AIM OF THE TASK - Which lines of the data contain the string "linecap"? Copy every one of them.

Source records
▼

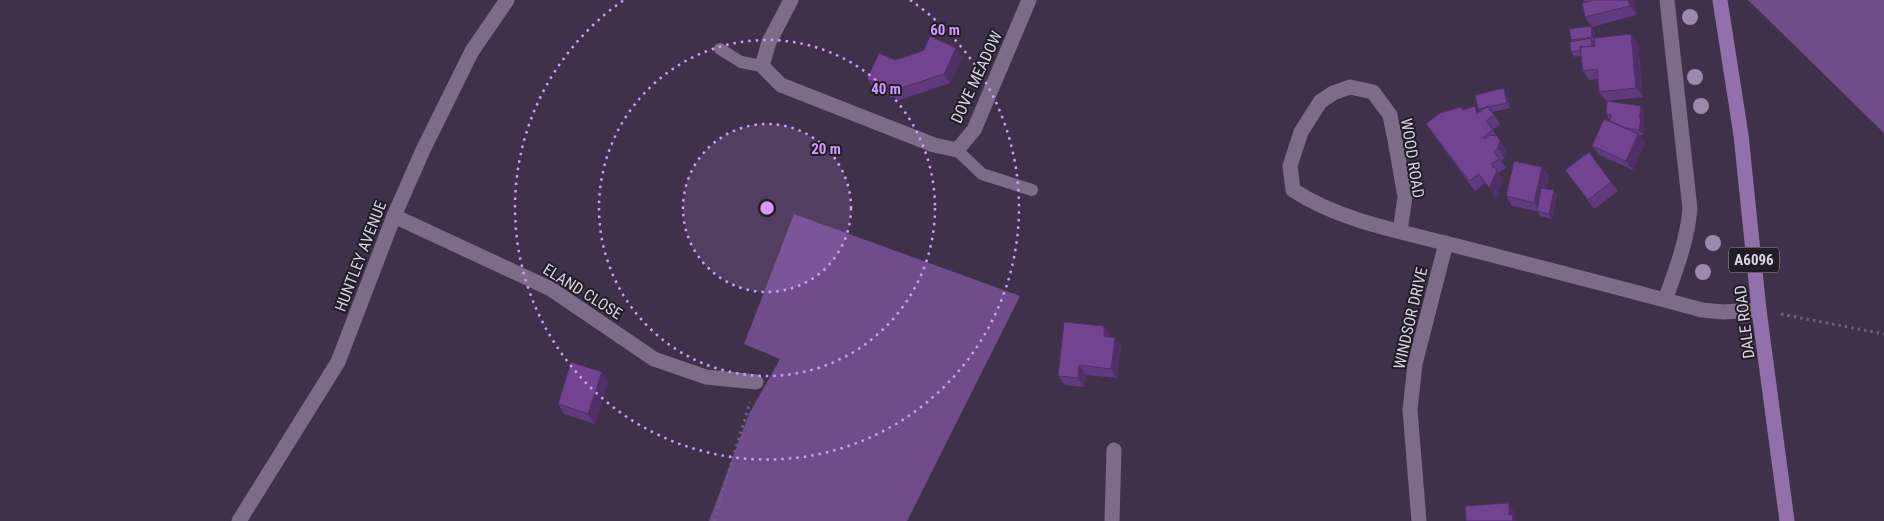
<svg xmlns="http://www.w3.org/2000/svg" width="1884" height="521" viewBox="0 0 1884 521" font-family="'Roboto Condensed',sans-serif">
<rect width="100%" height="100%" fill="#3f314a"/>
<!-- green -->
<path fill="#704c8b" d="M1748,0H1884V133Z
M794,214L1020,296L907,521H709L749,414L780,359L744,344Z"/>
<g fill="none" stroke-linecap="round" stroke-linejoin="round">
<!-- path -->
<path stroke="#6e6178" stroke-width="3" stroke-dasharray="2.5 4" stroke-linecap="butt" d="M1781,314L1884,334
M714,521L750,402"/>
<!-- service -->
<path stroke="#7c6c88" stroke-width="12" d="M720,49L741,62L762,66
M957,150L982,174L1032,190"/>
<!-- minor -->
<path stroke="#7c6c88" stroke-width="15" d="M791,0L769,42L762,66L781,85L934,145L957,150L974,130L1029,0
M394,216L551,289L654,359L706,377L756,382
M1400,231L1405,197L1395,140L1390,115L1373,92L1350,87L1333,93L1320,102L1301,132L1290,166L1293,190C1340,221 1403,232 1457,246C1539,267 1621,288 1702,310L1723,312L1759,310
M1665,300C1676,270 1687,241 1690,209L1667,0
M239,521L338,362L394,216L423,150L472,51L507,0
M1112,521L1114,450
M1419,521L1410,410L1415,364L1446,243"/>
<!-- primary -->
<path stroke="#9270ab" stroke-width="15" d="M1720,0L1741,135L1759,310L1787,521"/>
</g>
<!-- trees -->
<g fill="#9c89ac">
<circle cx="1690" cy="17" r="8"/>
<circle cx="1695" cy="77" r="8"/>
<circle cx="1701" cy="106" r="8"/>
<circle cx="1713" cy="243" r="8"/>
<circle cx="1703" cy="272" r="8"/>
</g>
<!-- wall -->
<path fill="#613a7d" d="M1583,0H1633L1636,15L1592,27L1585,17L1584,3Z
M1594,30L1595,38L1638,44L1643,97L1606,101L1599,92L1598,79L1589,80L1583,71L1581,56L1575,57L1571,52L1572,41L1571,40Z
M962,57L950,83L900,100L874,89L867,79L895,60Z
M1507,93L1511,108L1492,112L1500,124L1493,130L1506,150L1504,158L1501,161L1506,168L1498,173L1503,180L1496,198L1485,183L1475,191L1432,133L1463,110L1479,112H1480L1478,109Z
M1644,111L1643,122L1644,123L1643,135H1639L1645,143L1633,170L1599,155L1592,146L1610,121V119H1609L1606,114Z
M1542,167L1549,176L1546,189L1554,190L1557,195L1552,219L1540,216L1537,211L1512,206L1506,196Z
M1572,179L1611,182L1618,191L1594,209Z
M1104,326L1111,336V337L1115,338L1121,347L1117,378L1086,375L1084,387L1065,385L1058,376Z
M602,372L608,382L595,424L564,414L558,404Z"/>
<!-- shaded-wall -->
<path fill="#4f2f66" d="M1628,0H1633L1636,15L1630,6Z
M1591,26L1594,30L1596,42L1592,37Z
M1631,34L1638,44L1643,97L1636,88Z
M1591,38L1594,43L1596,54L1592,49Z
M956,48L962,57L950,83L944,74Z
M1504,88L1507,93L1511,108L1507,103Z
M1641,106L1644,111L1643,122L1644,123L1643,135L1639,130V118Z
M1638,134L1645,143L1633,170L1626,161Z
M1500,141L1506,150L1504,158L1498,148Z
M1542,167L1549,176L1541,212L1534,203Z
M1497,171L1503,180L1496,198L1489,188Z
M1554,190L1557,195L1552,219L1549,214Z
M1104,326L1111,336L1110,346L1104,336Z
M1115,338L1121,347L1117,378L1111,369Z
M1079,365L1086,375L1084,387L1078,378Z
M602,372L608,382L595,424L588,414Z
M1509,503L1515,513V519L1517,521H1513L1509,515Z"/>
<!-- building -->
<path fill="#714391" stroke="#4f2f66" d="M1591,0H1628L1630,6L1585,17L1582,3L1591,1Z
M1591,26L1592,37L1571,40L1569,29Z
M1631,34L1636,88L1599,92L1597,69L1583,71L1580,47L1595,46L1594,38Z
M930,36L956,48L944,74L893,91L867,79L879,53L895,60L911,55L924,50Z
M1591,38L1592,46L1580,47L1581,50L1571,52L1570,42Z
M1504,88L1507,103L1488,107L1487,106L1486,108L1478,109L1475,95Z
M1607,101L1641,106L1639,118H1641L1639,130L1626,128L1610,121L1611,115L1606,114Z
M1475,106L1477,114L1487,106L1494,115L1486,121L1493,130L1483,137L1485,139L1490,135L1497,136L1500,141L1498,148L1494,152L1499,159L1491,164L1497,171L1489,188L1479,174L1469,181L1426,124L1440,113L1461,107L1463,110Z
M1604,119L1638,134L1626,161L1592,146Z
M1589,152L1611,182L1588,200L1565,170Z
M1514,161L1542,167L1534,203L1506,196Z
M1541,188L1554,190L1549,214L1537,211Z
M1064,322L1104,326V336L1115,338L1111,369L1079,365L1078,378L1058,376Z
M571,362L602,372L588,414L558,404Z
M1509,503V515L1512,514L1513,521H1466L1465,506Z"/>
<!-- distance rings -->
<circle cx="767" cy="208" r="84" fill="#d39cfc" fill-opacity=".12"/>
<g fill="none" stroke="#d39cfc" stroke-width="2.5" stroke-dasharray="2.5 5">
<circle cx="767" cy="208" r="84"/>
<circle cx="767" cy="208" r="168"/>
<path d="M910 0A252 252 0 1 1 624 0"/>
</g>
<g text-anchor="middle" stroke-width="4" stroke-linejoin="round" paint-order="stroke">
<!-- shield labels -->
<rect fill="#221c27" stroke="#a39ba9" stroke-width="1" x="1729" y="247.5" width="50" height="25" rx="4"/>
<g font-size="15" font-weight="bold" fill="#dad1e1">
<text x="1754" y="265">A6096</text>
</g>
<!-- street labels -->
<g font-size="16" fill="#dad1e1" stroke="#221c27">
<text transform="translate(976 77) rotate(-65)" y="6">DOVE MEADOW</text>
<text transform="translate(1413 158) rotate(81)" y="6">WOOD ROAD</text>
<text transform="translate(360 256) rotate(-69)" y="6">HUNTLEY AVENUE</text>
<text transform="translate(583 291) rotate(32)" y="6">ELAND CLOSE</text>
<text transform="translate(1410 318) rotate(-77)" y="6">WINDSOR DRIVE</text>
<text transform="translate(1744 322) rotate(-97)" y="6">DALE ROAD</text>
</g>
</g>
<circle cx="767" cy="208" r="8" fill="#d39cfc" stroke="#221c27" stroke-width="2.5"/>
<g font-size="15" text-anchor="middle" font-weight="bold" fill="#d39cfc" stroke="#221c27" stroke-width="4" stroke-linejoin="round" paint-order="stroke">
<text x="945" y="35">60 m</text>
<text x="886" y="94">40 m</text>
<text x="826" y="154">20 m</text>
</g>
</svg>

▲

ANSWER BOX -
<g fill="none" stroke-linecap="round" stroke-linejoin="round">
<path stroke="#6e6178" stroke-width="3" stroke-dasharray="2.5 4" stroke-linecap="butt" d="M1781,314L1884,334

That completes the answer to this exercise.